● **原文抜粋**:
僕「10回試行で1回発生するバグを改修した」
鬼「改修の効果を、繰り返し試験をして確認しなさい」
僕「10回試行して一度も現象が起きないことを確認した」
システム開発の現場で、経験あると思います!!
しかし、上記の確認方法では、改修できていなかったとしても35%の確率で事象は発生しないため、無意味な対応でシステムをリリースしかねません。また、確率的に発生するバグなので、何回試験しようが「<たまたま>今回は発生しなかったのでは?」と言われかねません。
では、「発生しないことの確認」とは、いったい何回試験すればよいのでしょうか?
本記事では、この考え方について簡単に書いていきます。
1/nの確率の事象をn回試行すると37%で一度も発生しない
よくあるn回試行で1回発生するバグ。改修確認はn回同じ試験をして起きないことを確認していませんか?
イントロで上げた例がまさにそれです。
実は改修対応が無意味で、発生確率に変化がないと仮定した時、10回試行でバグが発生しない確率を計算すると
1回の試行でバグる確率 | 1/10 = 0.1 |
1回の試行でバグらない確率 | 1 - 0.1= 0.9 |
10回の試行でバグらない確率 | 0.9^{10} = 0.35 |
となります。
これを一般化すると、n回試行したとき、一回も発生しない確率pは
p=\left(1-\frac{1}{n}\right)^n
解りづらいので、横軸試行回数、縦軸発生しない確率でグラフにしました。
試行数nを大きくしていくと、ある値に収束していくことが見てとれます。この収束先が、0.37となります。
数学的な証明は本筋から外れる(眠くなる)ので省略しますが、n回試験程度では3回に1回は発生せず、無駄な試験になりかねないことがわかりますね。
何回改修試験すればいいのか?
結論から書くと、バグ発生確率pとしたとき、\frac{\ln(0.01)}{\ln(1-p)}回試験すればよいです。
lnという記号に馴染みがないかもしれませんが、自然対数記号であり、意味を知らなくてもWebブラウザ(Google Chrome等)で「ln(0.01) / ln(1 – p)」で検索すると計算してくれます。

● **指示**: 上に示したバグ改修の試験回数に関する記事のうち、「僕「10回試行で1回発生するバグを改修した」」を含む語句で始まり「イントロで上げた例がまさにそれです。」で終わる部分を、一字一句違えずに書き写してください。

● **提供データ**:
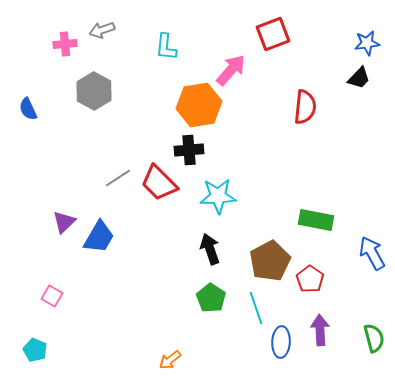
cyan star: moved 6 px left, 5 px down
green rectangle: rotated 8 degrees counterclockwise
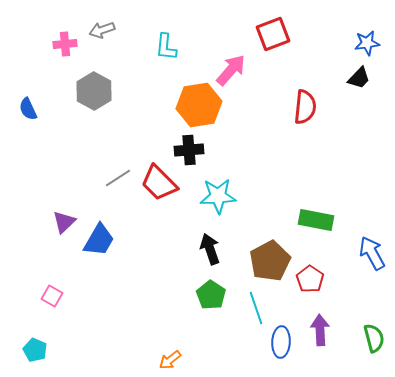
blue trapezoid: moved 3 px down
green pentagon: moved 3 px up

● **解答**:
僕「10回試行で1回発生するバグを改修した」
鬼「改修の効果を、繰り返し試験をして確認しなさい」
僕「10回試行して一度も現象が起きないことを確認した」
システム開発の現場で、経験あると思います!!
しかし、上記の確認方法では、改修できていなかったとしても35%の確率で事象は発生しないため、無意味な対応でシステムをリリースしかねません。また、確率的に発生するバグなので、何回試験しようが「<たまたま>今回は発生しなかったのでは?」と言われかねません。
では、「発生しないことの確認」とは、いったい何回試験すればよいのでしょうか?
本記事では、この考え方について簡単に書いていきます。
1/nの確率の事象をn回試行すると37%で一度も発生しない
よくあるn回試行で1回発生するバグ。改修確認はn回同じ試験をして起きないことを確認していませんか?
イントロで上げた例がまさにそれです。